I read the forecast the night before and it didn’t look promising. Rain, rain and more rain was expected throughout the day.  I shared with my husband that I was disappointed I wouldn’t be able to go for a walk outside.  He didn’t understand why I couldn’t just go to the gym if I wanted some exercise.


For me, going to the gym is very different than being able to walk outside.  I enjoy walking around the neighborhood, watching all the spring flowers bloom and hearing the birds chirping.  A walk in nature helps me relax and gets me in a creative mode.


I kept peering outside to see if it was raining yet.  Could I beat the rain?  Could I get at least a 15-minute walk in before the downpour started?  I decided to take my chances and go for it.  As I enjoyed my walk outdoors, it suddenly dawned on me that twenty minutes had passed and it hadn’t rained yet.  When I hit 40 minutes on my walk, the sun graced me with its presence.  With no sign of rain in sight, I continued to walk.


As I peered up at the sky, it occurred to me.  What was the reason I couldn’t go for a walk— because it was going to rain? What exactly was going to happen if it did rain on me?  As far as I could tell, the worst that thing to happen would be that I would come back wet and would have to change my clothes. By the time I got back to my house, I had walked a good hour and the sun was shining.  I felt accomplished, and energized to get some work done.

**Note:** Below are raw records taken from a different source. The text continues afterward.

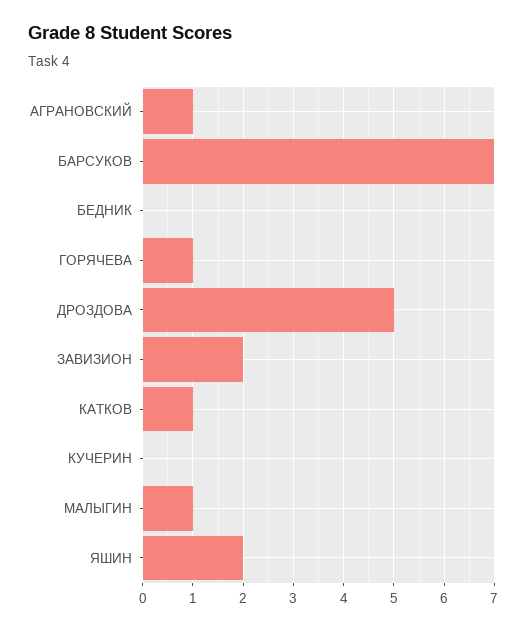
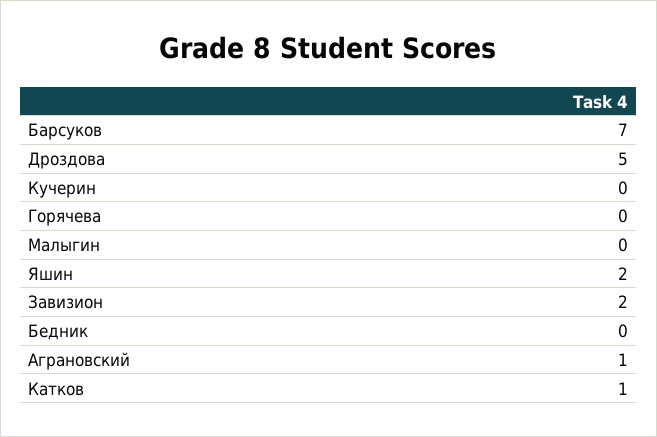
  {
    "АГРАНОВСКИЙ": 1,
    "БАРСУКОВ": 7,
    "БЕДНИК": 0,
-   "ГОРЯЧЕВА": 1,
+   "ГОРЯЧЕВА": 0,
    "ДРОЗДОВА": 5,
    "ЗАВИЗИОН": 2,
    "КАТКОВ": 1,
    "КУЧЕРИН": 0,
-   "МАЛЫГИН": 1,
+   "МАЛЫГИН": 0,
    "ЯШИН": 2
  }

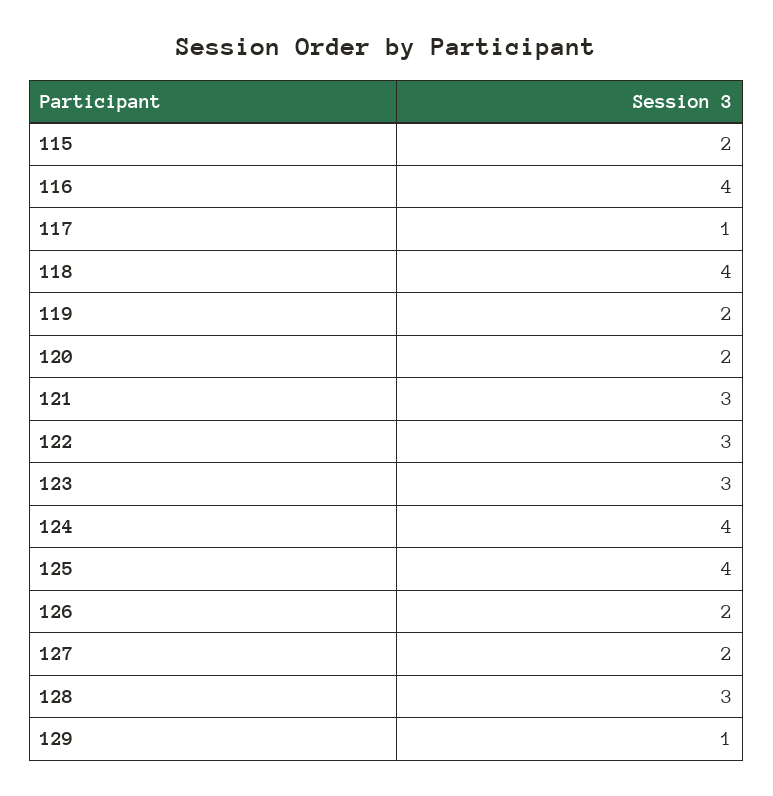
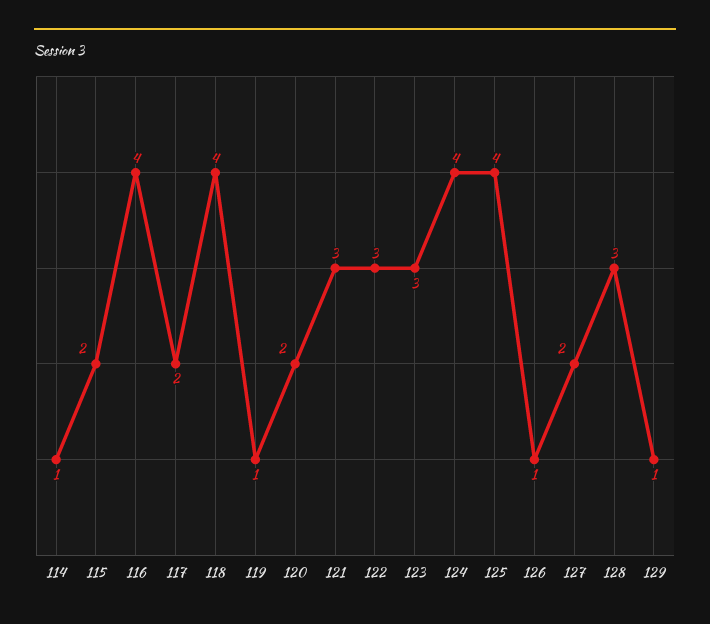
  {
    "115": 2,
    "116": 4,
-   "117": 1,
+   "117": 2,
    "118": 4,
-   "119": 2,
+   "119": 1,
    "120": 2,
    "121": 3,
    "122": 3,
    "123": 3,
    "124": 4,
    "125": 4,
-   "126": 2,
+   "126": 1,
    "127": 2,
    "128": 3,
-   "129": 1
+   "129": 1,
+   "114": 1
  }

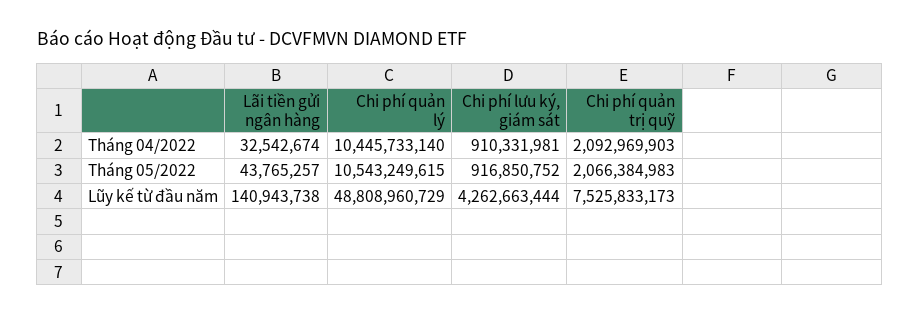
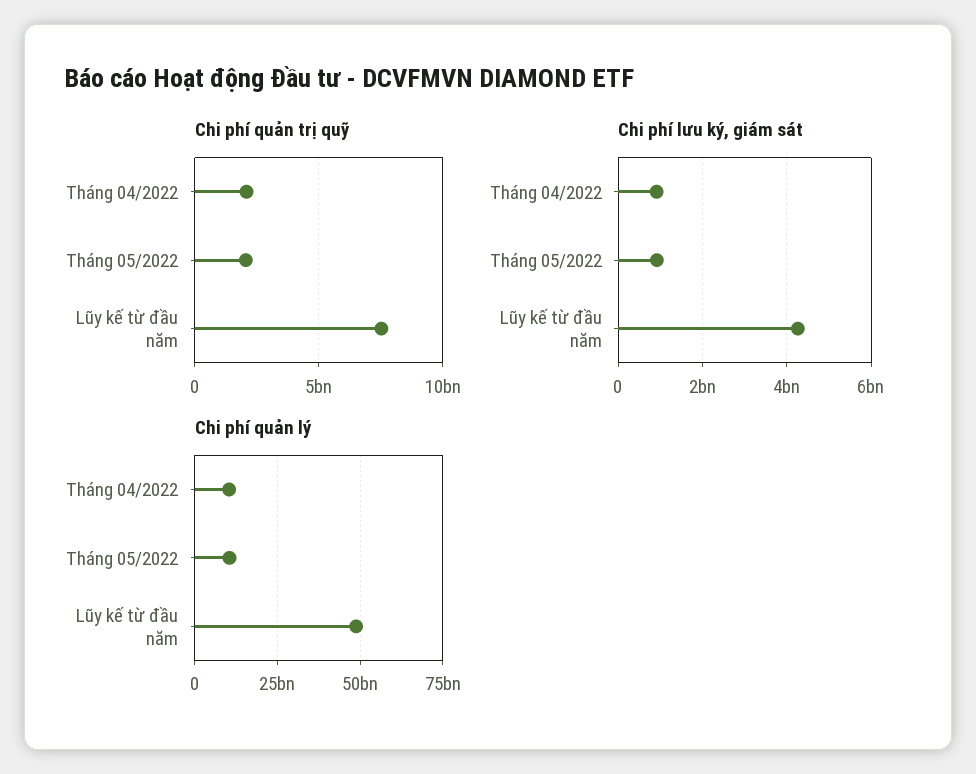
  {
-   "Lãi tiền gửi ngân hàng": {
-     "Tháng 04/2022": 32542674,
-     "Tháng 05/2022": 43765257,
-     "Lũy kế từ đầu năm": 140943738
-   },
    "Chi phí quản lý": {
      "Tháng 04/2022": 10445733140,
      "Tháng 05/2022": 10543249615,
      "Lũy kế từ đầu năm": 48808960729
    },
    "Chi phí lưu ký, giám sát": {
      "Tháng 04/2022": 910331981,
      "Tháng 05/2022": 916850752,
      "Lũy kế từ đầu năm": 4262663444
    },
    "Chi phí quản trị quỹ": {
      "Tháng 04/2022": 2092969903,
      "Tháng 05/2022": 2066384983,
      "Lũy kế từ đầu năm": 7525833173
    }
  }

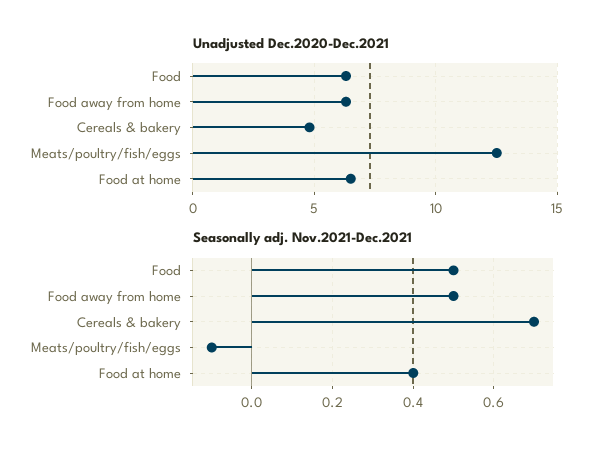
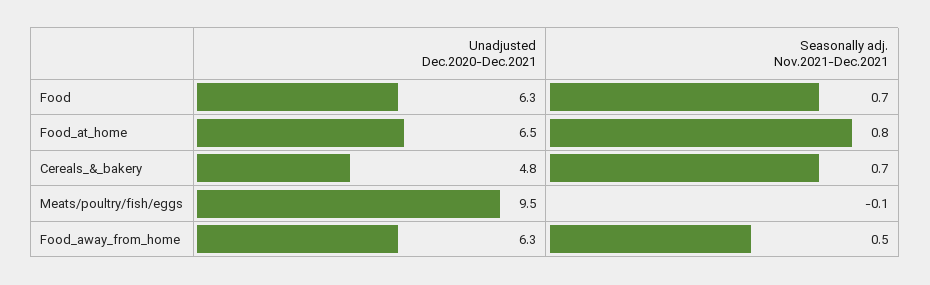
  {
    "Unadjusted Dec.2020-Dec.2021": {
      "Food": 6.3,
      "Food away from home": 6.3,
      "Cereals & bakery": 4.8,
-     "Meats/poultry/fish/eggs": 12.5,
+     "Meats/poultry/fish/eggs": 9.5,
      "Food at home": 6.5
    },
    "Seasonally adj. Nov.2021-Dec.2021": {
-     "Food": 0.5,
+     "Food": 0.7,
      "Food away from home": 0.5,
      "Cereals & bakery": 0.7,
      "Meats/poultry/fish/eggs": -0.1,
-     "Food at home": 0.4
+     "Food at home": 0.8
    }
  }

I’ve noticed a reoccurring theme while coaching clients.  It’s called the “what if” syndrome.  What if I take that new job and I hate it?  What if I start a new business and it fails miserably?  What if I buy that house and I’m not happy there?  You can play the “what if” game in every facet of your life. In fact, the “what if” game can keep you paralyzed. For any decision that you make in life, you can certainly find the reasons why it might not be the absolute best decision.   If you’re a really dedicated thinker, you’ll be able to come up with a justifiable explanation in almost every situation.


Although being deliberate in your decision-making can be a positive asset, being too deliberate in your thinking can definitely work against you.  It can hold you back from taking part in many life experiences that move you forward.  Taking a risk, big or small, is part of living. It starts with something simple like taking the chance to go for a walk in unpredictable weather. It leads to something more major like making a career change.


I’ve decided that instead of playing the “what if “game, I’m going to consistently play the “so what, it’ll all work out” game. I suggest that you do the same.